For instance, if a husband is the owner of a policy and his wife is the insured, with their son the beneficiary, the IRS may consider this an attempt to circumvent the gift tax and declare that the insurance death benefit proceeds are subject to taxes, with those taxes charged to the husband as the owner of the policy.
To get around this type of issue, one solution would be to make the husband both the owner of the policy and the person insured by the policy. While this typically resolves the problem, in community property states, where a husband and wife are presumed to own assets jointly, there can be issues with such an approach. In such cases, consulting with your tax adviser regarding the issue is recommended.

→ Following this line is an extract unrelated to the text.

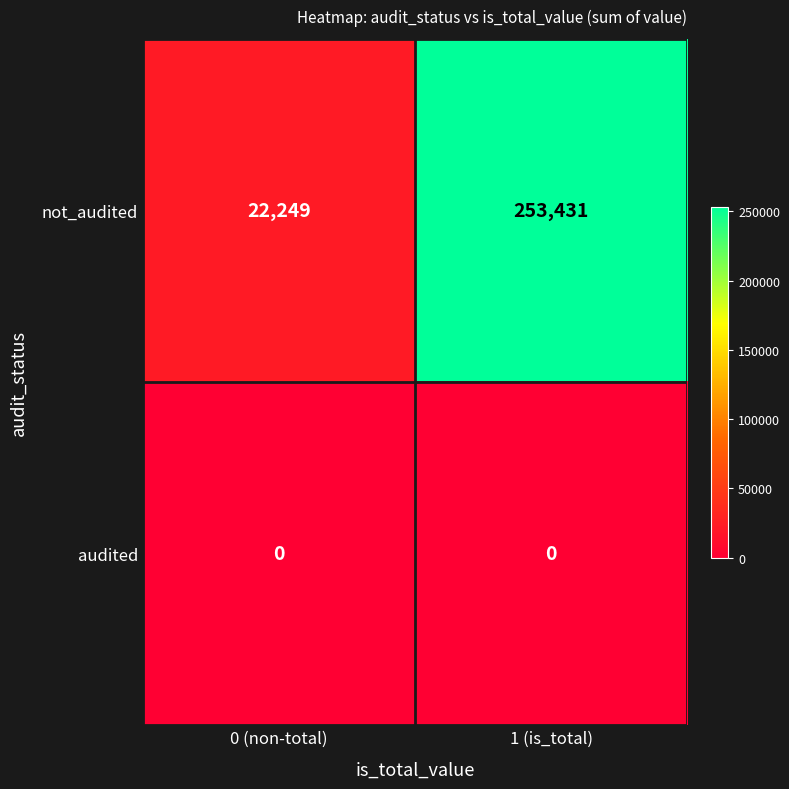

The value of audited at 1 (is_total) is 0. True or false?

True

Not Specifically Naming A Beneficiary
Be careful not to use broad terms to identify your beneficiaries, such as “my children” or “my surviving heirs,” if possible. Doing so opens the door for legal challenges that could result in your beneficiary or beneficiaries incurring legal fees that significantly reduce the amount they receive in life insurance death benefit proceeds.

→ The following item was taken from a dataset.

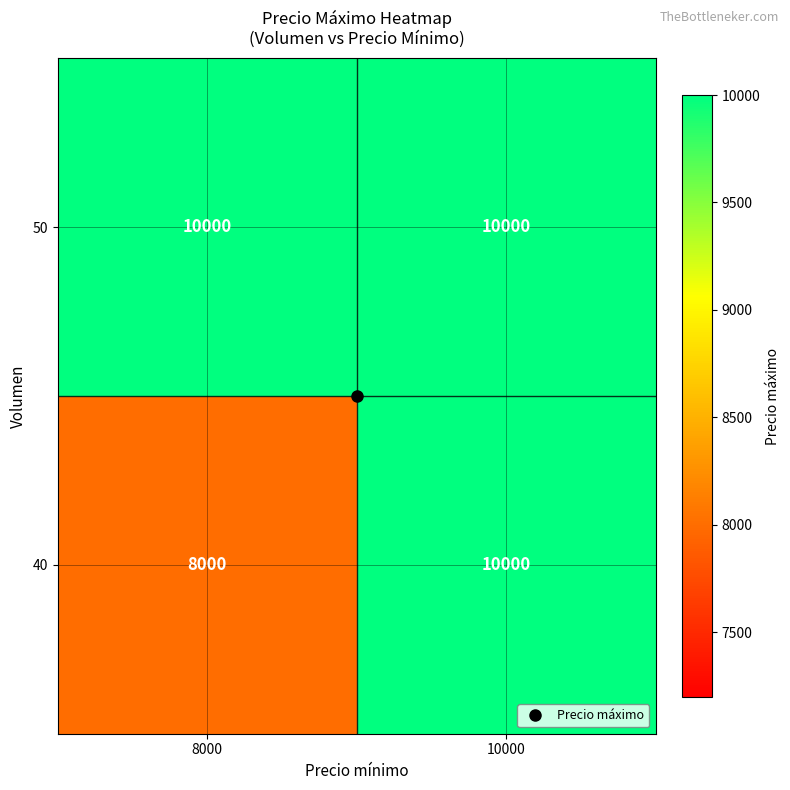

What is the approximate value of 50 at 10000?

10000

For example, if you name “my wife” as your beneficiary, but have divorced and remarried since that time, it can lead to complications as to who should receive the life insurance proceeds.

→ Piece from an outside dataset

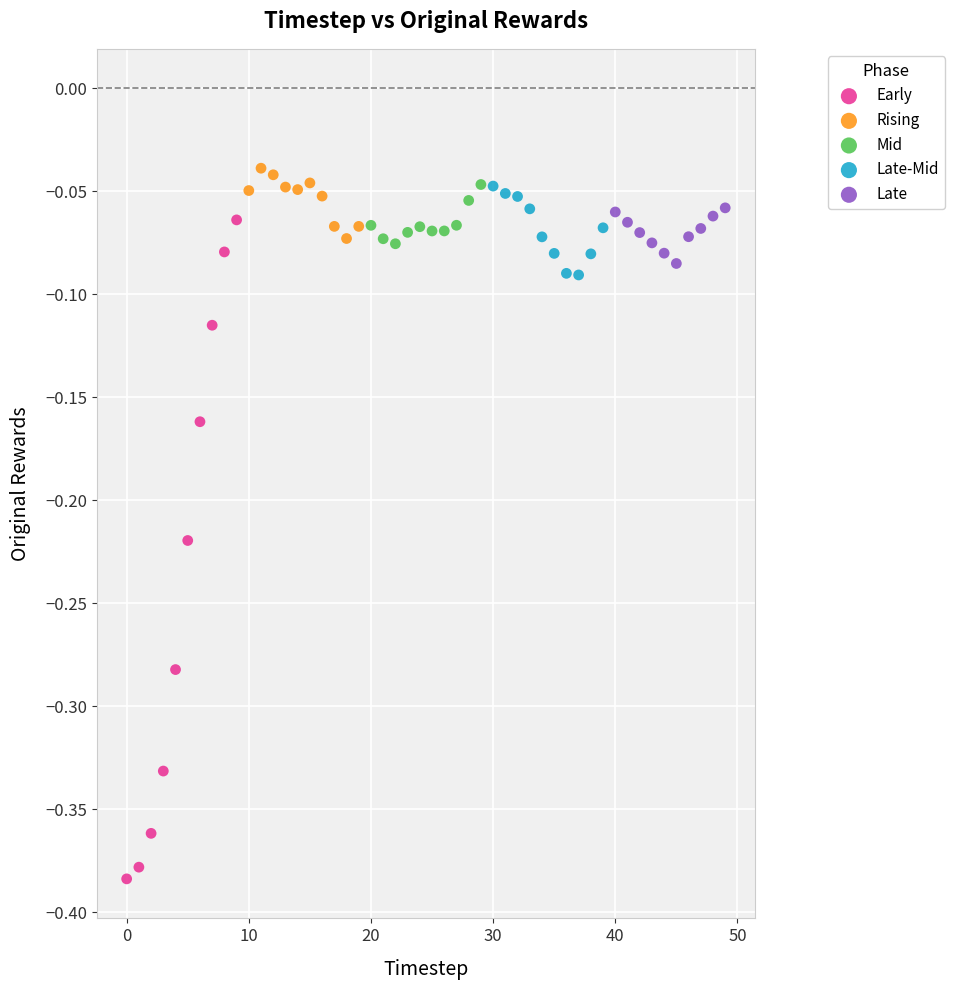

What are all the series names shown in the legend?

Early, Rising, Mid, Late-Mid, Late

Rather, use your life insurance beneficiary’s full legal name, date of birth, and even social security number, if possible.
Using Dollar Amounts Rather Than Percentages
Because the death benefit amount of your cash value life insurance policy may change over time as its cash value grows, make sure to specify a percentage of the proceeds to go to your beneficiaries rather than selecting a dollar amount.
For example, if your death benefit is currently $300,000, rather than state $100,000 to each of my 3 children, instead state 1/3 to each of my children. That way, if your death benefit has grown, your children will receive the full amount you intended without additional paperwork and potential costs, which could include legal fees and court interaction.
Selecting Your Estate as Beneficiary When You Want to Direct Who the Funds Go to
When your estate is named as the beneficiary the funds must go through probate and are subject to lack of privacy, fees and potential taxation and can be attached by creditors. If you want the proceeds to go to the heirs of your estate, it is typically better to name them specifically as beneficiaries rather than having your estate be the beneficiary.
While selecting a life insurance beneficiary may seem like a relatively straightforward proposition, there are a number of scenarios where complexities can arise. In these cases, it is important to understand the implications involved in making your selection. In cases where you are unsure of the ramifications of selecting a beneficiary, you may want to consult your financial, tax, or legal advisor for advice pertaining to your personal circumstances.